---- Material for the task
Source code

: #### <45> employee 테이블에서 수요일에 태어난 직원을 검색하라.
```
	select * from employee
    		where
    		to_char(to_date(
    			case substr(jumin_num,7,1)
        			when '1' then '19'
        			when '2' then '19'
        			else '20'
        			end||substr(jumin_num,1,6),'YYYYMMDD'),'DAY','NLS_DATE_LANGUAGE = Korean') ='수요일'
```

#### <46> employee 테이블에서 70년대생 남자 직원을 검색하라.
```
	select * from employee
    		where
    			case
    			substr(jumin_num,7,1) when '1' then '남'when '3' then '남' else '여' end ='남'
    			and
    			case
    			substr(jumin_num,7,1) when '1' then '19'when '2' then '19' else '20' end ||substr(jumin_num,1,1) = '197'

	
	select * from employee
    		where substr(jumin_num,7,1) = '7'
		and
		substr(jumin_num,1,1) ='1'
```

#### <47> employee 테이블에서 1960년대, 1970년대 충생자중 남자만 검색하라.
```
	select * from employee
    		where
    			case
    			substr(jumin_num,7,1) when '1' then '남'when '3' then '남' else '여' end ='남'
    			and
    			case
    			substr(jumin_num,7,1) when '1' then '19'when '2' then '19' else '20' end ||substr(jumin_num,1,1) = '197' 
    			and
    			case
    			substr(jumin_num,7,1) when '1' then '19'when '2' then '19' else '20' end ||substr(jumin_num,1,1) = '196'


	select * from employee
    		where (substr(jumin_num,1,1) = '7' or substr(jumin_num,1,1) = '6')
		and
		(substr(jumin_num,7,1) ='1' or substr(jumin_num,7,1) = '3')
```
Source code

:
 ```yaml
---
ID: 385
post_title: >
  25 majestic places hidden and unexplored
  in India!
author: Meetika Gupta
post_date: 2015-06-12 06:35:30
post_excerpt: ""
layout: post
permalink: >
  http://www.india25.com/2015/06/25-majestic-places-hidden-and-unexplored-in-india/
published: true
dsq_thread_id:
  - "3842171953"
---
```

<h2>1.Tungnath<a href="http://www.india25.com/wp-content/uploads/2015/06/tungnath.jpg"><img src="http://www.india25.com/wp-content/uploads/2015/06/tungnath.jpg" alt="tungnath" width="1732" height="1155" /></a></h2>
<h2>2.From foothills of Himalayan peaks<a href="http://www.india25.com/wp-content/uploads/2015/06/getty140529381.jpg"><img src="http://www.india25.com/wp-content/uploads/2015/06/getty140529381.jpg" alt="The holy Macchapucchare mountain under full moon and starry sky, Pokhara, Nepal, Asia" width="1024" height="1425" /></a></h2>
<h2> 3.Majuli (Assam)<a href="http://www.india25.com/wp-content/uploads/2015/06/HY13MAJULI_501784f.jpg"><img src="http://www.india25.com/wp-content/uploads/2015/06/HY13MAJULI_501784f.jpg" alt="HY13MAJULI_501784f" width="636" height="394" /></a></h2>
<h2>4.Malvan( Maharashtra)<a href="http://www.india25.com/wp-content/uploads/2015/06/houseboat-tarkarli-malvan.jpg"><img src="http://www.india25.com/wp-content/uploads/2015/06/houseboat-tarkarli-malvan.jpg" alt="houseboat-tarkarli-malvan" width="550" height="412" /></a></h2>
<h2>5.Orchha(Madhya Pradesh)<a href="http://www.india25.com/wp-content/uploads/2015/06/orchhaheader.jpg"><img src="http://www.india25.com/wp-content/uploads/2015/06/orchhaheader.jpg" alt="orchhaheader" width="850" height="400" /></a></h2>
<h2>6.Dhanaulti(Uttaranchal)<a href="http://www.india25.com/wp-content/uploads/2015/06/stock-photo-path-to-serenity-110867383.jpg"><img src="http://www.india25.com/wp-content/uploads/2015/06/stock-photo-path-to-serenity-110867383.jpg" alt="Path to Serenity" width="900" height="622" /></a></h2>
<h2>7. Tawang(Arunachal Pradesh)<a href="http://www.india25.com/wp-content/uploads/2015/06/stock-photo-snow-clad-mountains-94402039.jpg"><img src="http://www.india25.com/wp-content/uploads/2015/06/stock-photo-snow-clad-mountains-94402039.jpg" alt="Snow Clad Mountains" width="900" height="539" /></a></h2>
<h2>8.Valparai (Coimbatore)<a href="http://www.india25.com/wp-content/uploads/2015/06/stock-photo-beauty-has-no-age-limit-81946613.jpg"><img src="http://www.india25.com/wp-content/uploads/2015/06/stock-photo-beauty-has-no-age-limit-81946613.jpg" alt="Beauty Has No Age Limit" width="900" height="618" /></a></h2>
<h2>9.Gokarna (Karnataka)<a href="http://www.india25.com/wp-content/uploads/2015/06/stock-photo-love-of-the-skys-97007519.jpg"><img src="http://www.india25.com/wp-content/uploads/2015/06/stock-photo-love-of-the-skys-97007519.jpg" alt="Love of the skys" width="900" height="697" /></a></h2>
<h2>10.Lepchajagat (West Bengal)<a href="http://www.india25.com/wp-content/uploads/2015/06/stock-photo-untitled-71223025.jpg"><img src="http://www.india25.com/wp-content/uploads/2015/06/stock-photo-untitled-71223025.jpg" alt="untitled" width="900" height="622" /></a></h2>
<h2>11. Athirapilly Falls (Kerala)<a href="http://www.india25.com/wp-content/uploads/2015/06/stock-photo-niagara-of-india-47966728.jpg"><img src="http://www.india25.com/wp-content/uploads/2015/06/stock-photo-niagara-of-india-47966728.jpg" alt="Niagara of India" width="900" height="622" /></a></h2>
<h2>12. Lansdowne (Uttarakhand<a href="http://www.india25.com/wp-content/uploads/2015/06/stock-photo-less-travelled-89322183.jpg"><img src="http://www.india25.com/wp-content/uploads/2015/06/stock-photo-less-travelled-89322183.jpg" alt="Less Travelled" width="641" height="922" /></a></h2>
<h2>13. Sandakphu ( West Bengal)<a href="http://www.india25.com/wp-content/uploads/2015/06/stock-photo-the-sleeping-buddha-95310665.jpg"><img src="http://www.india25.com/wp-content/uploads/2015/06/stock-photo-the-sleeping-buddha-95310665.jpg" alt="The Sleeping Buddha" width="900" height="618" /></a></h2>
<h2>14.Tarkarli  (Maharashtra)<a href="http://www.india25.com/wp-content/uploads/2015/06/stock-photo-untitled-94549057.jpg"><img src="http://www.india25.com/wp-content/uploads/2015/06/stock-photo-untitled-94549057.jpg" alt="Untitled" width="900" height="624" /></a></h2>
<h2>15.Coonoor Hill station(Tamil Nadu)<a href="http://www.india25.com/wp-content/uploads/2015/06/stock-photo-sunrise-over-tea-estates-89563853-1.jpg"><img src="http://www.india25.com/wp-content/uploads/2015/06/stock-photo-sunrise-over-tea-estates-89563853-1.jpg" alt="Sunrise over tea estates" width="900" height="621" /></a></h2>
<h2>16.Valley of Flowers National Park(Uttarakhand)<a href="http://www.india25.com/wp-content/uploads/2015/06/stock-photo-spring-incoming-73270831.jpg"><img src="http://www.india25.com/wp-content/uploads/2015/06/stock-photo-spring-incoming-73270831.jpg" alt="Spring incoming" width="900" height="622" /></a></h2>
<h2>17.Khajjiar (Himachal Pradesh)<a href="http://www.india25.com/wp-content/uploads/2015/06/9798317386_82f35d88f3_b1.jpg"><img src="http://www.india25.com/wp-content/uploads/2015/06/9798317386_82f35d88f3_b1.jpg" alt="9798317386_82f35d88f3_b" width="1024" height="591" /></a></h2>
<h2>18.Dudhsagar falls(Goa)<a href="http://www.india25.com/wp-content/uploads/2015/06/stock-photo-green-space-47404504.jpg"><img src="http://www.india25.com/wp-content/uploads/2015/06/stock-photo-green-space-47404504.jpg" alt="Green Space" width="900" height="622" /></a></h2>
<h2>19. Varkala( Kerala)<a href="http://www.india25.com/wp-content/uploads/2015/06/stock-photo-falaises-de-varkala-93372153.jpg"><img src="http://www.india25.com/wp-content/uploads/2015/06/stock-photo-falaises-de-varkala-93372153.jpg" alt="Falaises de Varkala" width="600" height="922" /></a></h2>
--------
Goal of the exercise »
Copy out all lines of the listing above that include "테이블에서".

Output of the task »
: #### <45> employee 테이블에서 수요일에 태어난 직원을 검색하라.
#### <46> employee 테이블에서 70년대생 남자 직원을 검색하라.
#### <47> employee 테이블에서 1960년대, 1970년대 충생자중 남자만 검색하라.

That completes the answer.